◆ To-do item ◆
Each and every line of the data must appear exactly as given.

(Recorded data)
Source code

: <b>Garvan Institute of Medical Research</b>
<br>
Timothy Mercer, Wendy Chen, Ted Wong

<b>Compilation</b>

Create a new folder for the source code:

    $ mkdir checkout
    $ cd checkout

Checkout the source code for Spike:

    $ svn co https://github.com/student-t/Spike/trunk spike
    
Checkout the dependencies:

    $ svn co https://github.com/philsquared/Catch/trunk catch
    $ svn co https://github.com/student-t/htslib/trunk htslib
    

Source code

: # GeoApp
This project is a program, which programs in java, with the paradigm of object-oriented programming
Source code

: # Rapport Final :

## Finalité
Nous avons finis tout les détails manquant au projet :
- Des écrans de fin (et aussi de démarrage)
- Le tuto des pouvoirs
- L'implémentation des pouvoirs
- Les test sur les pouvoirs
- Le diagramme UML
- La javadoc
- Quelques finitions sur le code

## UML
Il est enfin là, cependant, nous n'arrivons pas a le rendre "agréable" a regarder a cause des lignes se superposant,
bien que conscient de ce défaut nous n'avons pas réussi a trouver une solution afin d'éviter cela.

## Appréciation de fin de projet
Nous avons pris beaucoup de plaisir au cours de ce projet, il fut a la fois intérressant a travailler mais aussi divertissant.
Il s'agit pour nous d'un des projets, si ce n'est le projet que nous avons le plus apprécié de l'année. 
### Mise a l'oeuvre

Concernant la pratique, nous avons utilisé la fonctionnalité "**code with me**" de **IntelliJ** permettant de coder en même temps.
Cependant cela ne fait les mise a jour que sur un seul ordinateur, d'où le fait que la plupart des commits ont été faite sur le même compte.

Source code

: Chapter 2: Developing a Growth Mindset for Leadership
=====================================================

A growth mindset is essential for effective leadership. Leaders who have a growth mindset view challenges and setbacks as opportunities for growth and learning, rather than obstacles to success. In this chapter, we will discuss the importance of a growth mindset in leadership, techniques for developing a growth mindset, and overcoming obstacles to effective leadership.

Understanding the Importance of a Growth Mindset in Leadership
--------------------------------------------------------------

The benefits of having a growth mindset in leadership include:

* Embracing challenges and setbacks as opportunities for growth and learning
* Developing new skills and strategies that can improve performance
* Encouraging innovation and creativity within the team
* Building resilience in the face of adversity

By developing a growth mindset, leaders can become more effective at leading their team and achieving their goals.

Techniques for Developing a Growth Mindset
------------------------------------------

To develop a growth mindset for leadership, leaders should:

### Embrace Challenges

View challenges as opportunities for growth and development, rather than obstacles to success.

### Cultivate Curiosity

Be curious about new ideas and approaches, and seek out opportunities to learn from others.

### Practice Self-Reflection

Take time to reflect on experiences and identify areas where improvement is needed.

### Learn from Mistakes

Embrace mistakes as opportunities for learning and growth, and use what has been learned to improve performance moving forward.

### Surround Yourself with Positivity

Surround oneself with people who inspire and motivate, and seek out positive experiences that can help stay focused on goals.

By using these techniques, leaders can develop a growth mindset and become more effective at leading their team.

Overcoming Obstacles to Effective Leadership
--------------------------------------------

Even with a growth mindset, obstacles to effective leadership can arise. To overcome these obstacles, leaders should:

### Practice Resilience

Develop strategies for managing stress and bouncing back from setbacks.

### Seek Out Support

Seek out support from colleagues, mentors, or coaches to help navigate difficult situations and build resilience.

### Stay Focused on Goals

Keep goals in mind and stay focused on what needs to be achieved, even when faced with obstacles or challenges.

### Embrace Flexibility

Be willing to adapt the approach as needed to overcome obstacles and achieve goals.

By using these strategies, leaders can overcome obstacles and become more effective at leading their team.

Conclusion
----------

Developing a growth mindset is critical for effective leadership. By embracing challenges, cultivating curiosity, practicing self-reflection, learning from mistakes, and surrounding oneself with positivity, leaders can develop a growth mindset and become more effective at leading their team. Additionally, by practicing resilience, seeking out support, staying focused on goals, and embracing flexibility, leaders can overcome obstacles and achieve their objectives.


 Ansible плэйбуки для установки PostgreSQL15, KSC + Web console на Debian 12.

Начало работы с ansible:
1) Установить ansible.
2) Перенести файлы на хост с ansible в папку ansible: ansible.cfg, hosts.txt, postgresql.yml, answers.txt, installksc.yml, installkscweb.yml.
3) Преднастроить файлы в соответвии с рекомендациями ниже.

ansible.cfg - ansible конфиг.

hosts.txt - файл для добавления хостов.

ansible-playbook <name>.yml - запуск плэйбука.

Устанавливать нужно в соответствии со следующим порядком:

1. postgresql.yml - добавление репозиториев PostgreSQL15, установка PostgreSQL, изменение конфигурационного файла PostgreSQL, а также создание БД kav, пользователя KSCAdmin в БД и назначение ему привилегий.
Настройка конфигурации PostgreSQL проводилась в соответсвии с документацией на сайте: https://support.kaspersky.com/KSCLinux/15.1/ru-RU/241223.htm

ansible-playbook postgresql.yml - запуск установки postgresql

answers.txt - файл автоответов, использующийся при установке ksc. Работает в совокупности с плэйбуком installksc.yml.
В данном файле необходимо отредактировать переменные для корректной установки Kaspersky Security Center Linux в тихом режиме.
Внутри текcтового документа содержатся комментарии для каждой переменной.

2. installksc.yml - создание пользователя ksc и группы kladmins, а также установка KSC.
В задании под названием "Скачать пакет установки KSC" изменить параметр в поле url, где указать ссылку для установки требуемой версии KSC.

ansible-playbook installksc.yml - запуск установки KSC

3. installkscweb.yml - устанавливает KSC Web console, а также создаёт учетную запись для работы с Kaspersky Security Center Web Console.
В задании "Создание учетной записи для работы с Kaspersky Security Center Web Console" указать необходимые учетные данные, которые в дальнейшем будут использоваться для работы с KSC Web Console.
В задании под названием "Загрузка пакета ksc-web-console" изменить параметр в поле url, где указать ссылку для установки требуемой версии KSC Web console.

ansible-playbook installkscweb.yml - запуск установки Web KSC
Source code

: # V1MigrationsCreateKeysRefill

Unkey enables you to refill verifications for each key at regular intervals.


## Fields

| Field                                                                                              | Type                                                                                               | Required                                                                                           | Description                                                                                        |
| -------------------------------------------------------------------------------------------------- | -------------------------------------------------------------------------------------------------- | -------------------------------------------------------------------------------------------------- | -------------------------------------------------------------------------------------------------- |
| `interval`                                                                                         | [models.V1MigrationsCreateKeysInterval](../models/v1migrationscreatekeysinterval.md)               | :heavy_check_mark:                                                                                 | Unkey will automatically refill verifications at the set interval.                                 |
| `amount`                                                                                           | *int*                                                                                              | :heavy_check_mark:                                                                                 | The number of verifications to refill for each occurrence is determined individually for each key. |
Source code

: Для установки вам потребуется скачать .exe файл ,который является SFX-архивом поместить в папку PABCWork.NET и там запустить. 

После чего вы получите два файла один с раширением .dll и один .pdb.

◆ Answer to this task ◆
Source code

: <b>Garvan Institute of Medical Research</b>
<br>
Timothy Mercer, Wendy Chen, Ted Wong

<b>Compilation</b>

Create a new folder for the source code:

    $ mkdir checkout
    $ cd checkout

Checkout the source code for Spike:

    $ svn co https://github.com/student-t/Spike/trunk spike
    
Checkout the dependencies:

    $ svn co https://github.com/philsquared/Catch/trunk catch
    $ svn co https://github.com/student-t/htslib/trunk htslib
    

Source code

: # GeoApp
This project is a program, which programs in java, with the paradigm of object-oriented programming
Source code

: # Rapport Final :

## Finalité
Nous avons finis tout les détails manquant au projet :
- Des écrans de fin (et aussi de démarrage)
- Le tuto des pouvoirs
- L'implémentation des pouvoirs
- Les test sur les pouvoirs
- Le diagramme UML
- La javadoc
- Quelques finitions sur le code

## UML
Il est enfin là, cependant, nous n'arrivons pas a le rendre "agréable" a regarder a cause des lignes se superposant,
bien que conscient de ce défaut nous n'avons pas réussi a trouver une solution afin d'éviter cela.

## Appréciation de fin de projet
Nous avons pris beaucoup de plaisir au cours de ce projet, il fut a la fois intérressant a travailler mais aussi divertissant.
Il s'agit pour nous d'un des projets, si ce n'est le projet que nous avons le plus apprécié de l'année. 
### Mise a l'oeuvre

Concernant la pratique, nous avons utilisé la fonctionnalité "**code with me**" de **IntelliJ** permettant de coder en même temps.
Cependant cela ne fait les mise a jour que sur un seul ordinateur, d'où le fait que la plupart des commits ont été faite sur le même compte.

Source code

: Chapter 2: Developing a Growth Mindset for Leadership
=====================================================

A growth mindset is essential for effective leadership. Leaders who have a growth mindset view challenges and setbacks as opportunities for growth and learning, rather than obstacles to success. In this chapter, we will discuss the importance of a growth mindset in leadership, techniques for developing a growth mindset, and overcoming obstacles to effective leadership.

Understanding the Importance of a Growth Mindset in Leadership
--------------------------------------------------------------

The benefits of having a growth mindset in leadership include:

* Embracing challenges and setbacks as opportunities for growth and learning
* Developing new skills and strategies that can improve performance
* Encouraging innovation and creativity within the team
* Building resilience in the face of adversity

By developing a growth mindset, leaders can become more effective at leading their team and achieving their goals.

Techniques for Developing a Growth Mindset
------------------------------------------

To develop a growth mindset for leadership, leaders should:

### Embrace Challenges

View challenges as opportunities for growth and development, rather than obstacles to success.

### Cultivate Curiosity

Be curious about new ideas and approaches, and seek out opportunities to learn from others.

### Practice Self-Reflection

Take time to reflect on experiences and identify areas where improvement is needed.

### Learn from Mistakes

Embrace mistakes as opportunities for learning and growth, and use what has been learned to improve performance moving forward.

### Surround Yourself with Positivity

Surround oneself with people who inspire and motivate, and seek out positive experiences that can help stay focused on goals.

By using these techniques, leaders can develop a growth mindset and become more effective at leading their team.

Overcoming Obstacles to Effective Leadership
--------------------------------------------

Even with a growth mindset, obstacles to effective leadership can arise. To overcome these obstacles, leaders should:

### Practice Resilience

Develop strategies for managing stress and bouncing back from setbacks.

### Seek Out Support

Seek out support from colleagues, mentors, or coaches to help navigate difficult situations and build resilience.

### Stay Focused on Goals

Keep goals in mind and stay focused on what needs to be achieved, even when faced with obstacles or challenges.

### Embrace Flexibility

Be willing to adapt the approach as needed to overcome obstacles and achieve goals.

By using these strategies, leaders can overcome obstacles and become more effective at leading their team.

Conclusion
----------

Developing a growth mindset is critical for effective leadership. By embracing challenges, cultivating curiosity, practicing self-reflection, learning from mistakes, and surrounding oneself with positivity, leaders can develop a growth mindset and become more effective at leading their team. Additionally, by practicing resilience, seeking out support, staying focused on goals, and embracing flexibility, leaders can overcome obstacles and achieve their objectives.


 Ansible плэйбуки для установки PostgreSQL15, KSC + Web console на Debian 12.

Начало работы с ansible:
1) Установить ansible.
2) Перенести файлы на хост с ansible в папку ansible: ansible.cfg, hosts.txt, postgresql.yml, answers.txt, installksc.yml, installkscweb.yml.
3) Преднастроить файлы в соответвии с рекомендациями ниже.

ansible.cfg - ansible конфиг.

hosts.txt - файл для добавления хостов.

ansible-playbook <name>.yml - запуск плэйбука.

Устанавливать нужно в соответствии со следующим порядком:

1. postgresql.yml - добавление репозиториев PostgreSQL15, установка PostgreSQL, изменение конфигурационного файла PostgreSQL, а также создание БД kav, пользователя KSCAdmin в БД и назначение ему привилегий.
Настройка конфигурации PostgreSQL проводилась в соответсвии с документацией на сайте: https://support.kaspersky.com/KSCLinux/15.1/ru-RU/241223.htm

ansible-playbook postgresql.yml - запуск установки postgresql

answers.txt - файл автоответов, использующийся при установке ksc. Работает в совокупности с плэйбуком installksc.yml.
В данном файле необходимо отредактировать переменные для корректной установки Kaspersky Security Center Linux в тихом режиме.
Внутри текcтового документа содержатся комментарии для каждой переменной.

2. installksc.yml - создание пользователя ksc и группы kladmins, а также установка KSC.
В задании под названием "Скачать пакет установки KSC" изменить параметр в поле url, где указать ссылку для установки требуемой версии KSC.

ansible-playbook installksc.yml - запуск установки KSC

3. installkscweb.yml - устанавливает KSC Web console, а также создаёт учетную запись для работы с Kaspersky Security Center Web Console.
В задании "Создание учетной записи для работы с Kaspersky Security Center Web Console" указать необходимые учетные данные, которые в дальнейшем будут использоваться для работы с KSC Web Console.
В задании под названием "Загрузка пакета ksc-web-console" изменить параметр в поле url, где указать ссылку для установки требуемой версии KSC Web console.

ansible-playbook installkscweb.yml - запуск установки Web KSC
Source code

: # V1MigrationsCreateKeysRefill

Unkey enables you to refill verifications for each key at regular intervals.


## Fields

| Field                                                                                              | Type                                                                                               | Required                                                                                           | Description                                                                                        |
| -------------------------------------------------------------------------------------------------- | -------------------------------------------------------------------------------------------------- | -------------------------------------------------------------------------------------------------- | -------------------------------------------------------------------------------------------------- |
| `interval`                                                                                         | [models.V1MigrationsCreateKeysInterval](../models/v1migrationscreatekeysinterval.md)               | :heavy_check_mark:                                                                                 | Unkey will automatically refill verifications at the set interval.                                 |
| `amount`                                                                                           | *int*                                                                                              | :heavy_check_mark:                                                                                 | The number of verifications to refill for each occurrence is determined individually for each key. |
Source code

: Для установки вам потребуется скачать .exe файл ,который является SFX-архивом поместить в папку PABCWork.NET и там запустить. 

После чего вы получите два файла один с раширением .dll и один .pdb.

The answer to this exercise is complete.